Supplied entries section start

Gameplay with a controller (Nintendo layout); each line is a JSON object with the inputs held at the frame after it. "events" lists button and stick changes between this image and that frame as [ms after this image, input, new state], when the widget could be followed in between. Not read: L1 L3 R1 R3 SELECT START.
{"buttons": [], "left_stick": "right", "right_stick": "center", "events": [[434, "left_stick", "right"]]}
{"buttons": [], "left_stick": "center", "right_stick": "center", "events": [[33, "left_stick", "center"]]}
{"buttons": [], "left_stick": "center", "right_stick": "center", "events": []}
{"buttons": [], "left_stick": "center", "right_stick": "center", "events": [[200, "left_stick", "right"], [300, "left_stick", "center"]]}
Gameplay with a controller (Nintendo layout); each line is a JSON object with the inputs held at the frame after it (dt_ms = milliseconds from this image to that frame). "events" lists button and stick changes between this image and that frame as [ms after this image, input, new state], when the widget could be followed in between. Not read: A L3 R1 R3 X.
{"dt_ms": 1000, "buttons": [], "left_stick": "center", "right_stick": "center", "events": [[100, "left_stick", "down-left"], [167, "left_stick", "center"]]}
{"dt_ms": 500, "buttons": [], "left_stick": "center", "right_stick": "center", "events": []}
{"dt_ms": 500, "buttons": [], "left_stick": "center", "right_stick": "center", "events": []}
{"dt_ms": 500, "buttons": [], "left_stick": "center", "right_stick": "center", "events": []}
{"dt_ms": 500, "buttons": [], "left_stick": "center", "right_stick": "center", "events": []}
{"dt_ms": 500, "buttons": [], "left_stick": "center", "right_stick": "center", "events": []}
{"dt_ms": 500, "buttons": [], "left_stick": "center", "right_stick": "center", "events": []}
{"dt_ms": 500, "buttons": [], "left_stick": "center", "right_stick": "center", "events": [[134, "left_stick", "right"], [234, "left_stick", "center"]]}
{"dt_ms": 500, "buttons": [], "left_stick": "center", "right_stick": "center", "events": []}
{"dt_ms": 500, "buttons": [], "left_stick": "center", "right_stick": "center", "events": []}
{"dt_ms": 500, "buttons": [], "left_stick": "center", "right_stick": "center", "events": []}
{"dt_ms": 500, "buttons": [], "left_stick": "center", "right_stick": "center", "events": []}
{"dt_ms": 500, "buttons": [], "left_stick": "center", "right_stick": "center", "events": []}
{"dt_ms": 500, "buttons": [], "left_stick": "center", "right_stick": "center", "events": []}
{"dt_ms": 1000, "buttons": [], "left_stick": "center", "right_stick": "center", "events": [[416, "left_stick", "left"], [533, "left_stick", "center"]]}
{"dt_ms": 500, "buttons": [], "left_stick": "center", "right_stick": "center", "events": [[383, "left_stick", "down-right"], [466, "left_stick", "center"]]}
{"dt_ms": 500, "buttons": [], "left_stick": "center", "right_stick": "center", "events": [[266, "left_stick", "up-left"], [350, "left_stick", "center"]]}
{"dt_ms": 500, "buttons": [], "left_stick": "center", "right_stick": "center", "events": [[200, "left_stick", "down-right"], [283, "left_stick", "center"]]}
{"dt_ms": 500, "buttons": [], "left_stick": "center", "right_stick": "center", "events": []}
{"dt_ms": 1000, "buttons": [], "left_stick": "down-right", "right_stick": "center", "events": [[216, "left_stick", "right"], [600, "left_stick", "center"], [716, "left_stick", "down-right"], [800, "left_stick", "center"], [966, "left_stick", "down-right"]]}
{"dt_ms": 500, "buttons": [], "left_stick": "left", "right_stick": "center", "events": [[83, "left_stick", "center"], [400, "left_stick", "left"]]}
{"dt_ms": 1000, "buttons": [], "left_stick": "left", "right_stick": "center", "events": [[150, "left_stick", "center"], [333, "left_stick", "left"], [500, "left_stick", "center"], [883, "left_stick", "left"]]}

Supplied entries section end

> What is required
The output must reproduce the whole listing without a single change.

> Output
Gameplay with a controller (Nintendo layout); each line is a JSON object with the inputs held at the frame after it. "events" lists button and stick changes between this image and that frame as [ms after this image, input, new state], when the widget could be followed in between. Not read: L1 L3 R1 R3 SELECT START.
{"buttons": [], "left_stick": "right", "right_stick": "center", "events": [[434, "left_stick", "right"]]}
{"buttons": [], "left_stick": "center", "right_stick": "center", "events": [[33, "left_stick", "center"]]}
{"buttons": [], "left_stick": "center", "right_stick": "center", "events": []}
{"buttons": [], "left_stick": "center", "right_stick": "center", "events": [[200, "left_stick", "right"], [300, "left_stick", "center"]]}
Gameplay with a controller (Nintendo layout); each line is a JSON object with the inputs held at the frame after it (dt_ms = milliseconds from this image to that frame). "events" lists button and stick changes between this image and that frame as [ms after this image, input, new state], when the widget could be followed in between. Not read: A L3 R1 R3 X.
{"dt_ms": 1000, "buttons": [], "left_stick": "center", "right_stick": "center", "events": [[100, "left_stick", "down-left"], [167, "left_stick", "center"]]}
{"dt_ms": 500, "buttons": [], "left_stick": "center", "right_stick": "center", "events": []}
{"dt_ms": 500, "buttons": [], "left_stick": "center", "right_stick": "center", "events": []}
{"dt_ms": 500, "buttons": [], "left_stick": "center", "right_stick": "center", "events": []}
{"dt_ms": 500, "buttons": [], "left_stick": "center", "right_stick": "center", "events": []}
{"dt_ms": 500, "buttons": [], "left_stick": "center", "right_stick": "center", "events": []}
{"dt_ms": 500, "buttons": [], "left_stick": "center", "right_stick": "center", "events": []}
{"dt_ms": 500, "buttons": [], "left_stick": "center", "right_stick": "center", "events": [[134, "left_stick", "right"], [234, "left_stick", "center"]]}
{"dt_ms": 500, "buttons": [], "left_stick": "center", "right_stick": "center", "events": []}
{"dt_ms": 500, "buttons": [], "left_stick": "center", "right_stick": "center", "events": []}
{"dt_ms": 500, "buttons": [], "left_stick": "center", "right_stick": "center", "events": []}
{"dt_ms": 500, "buttons": [], "left_stick": "center", "right_stick": "center", "events": []}
{"dt_ms": 500, "buttons": [], "left_stick": "center", "right_stick": "center", "events": []}
{"dt_ms": 500, "buttons": [], "left_stick": "center", "right_stick": "center", "events": []}
{"dt_ms": 1000, "buttons": [], "left_stick": "center", "right_stick": "center", "events": [[416, "left_stick", "left"], [533, "left_stick", "center"]]}
{"dt_ms": 500, "buttons": [], "left_stick": "center", "right_stick": "center", "events": [[383, "left_stick", "down-right"], [466, "left_stick", "center"]]}
{"dt_ms": 500, "buttons": [], "left_stick": "center", "right_stick": "center", "events": [[266, "left_stick", "up-left"], [350, "left_stick", "center"]]}
{"dt_ms": 500, "buttons": [], "left_stick": "center", "right_stick": "center", "events": [[200, "left_stick", "down-right"], [283, "left_stick", "center"]]}
{"dt_ms": 500, "buttons": [], "left_stick": "center", "right_stick": "center", "events": []}
{"dt_ms": 1000, "buttons": [], "left_stick": "down-right", "right_stick": "center", "events": [[216, "left_stick", "right"], [600, "left_stick", "center"], [716, "left_stick", "down-right"], [800, "left_stick", "center"], [966, "left_stick", "down-right"]]}
{"dt_ms": 500, "buttons": [], "left_stick": "left", "right_stick": "center", "events": [[83, "left_stick", "center"], [400, "left_stick", "left"]]}
{"dt_ms": 1000, "buttons": [], "left_stick": "left", "right_stick": "center", "events": [[150, "left_stick", "center"], [333, "left_stick", "left"], [500, "left_stick", "center"], [883, "left_stick", "left"]]}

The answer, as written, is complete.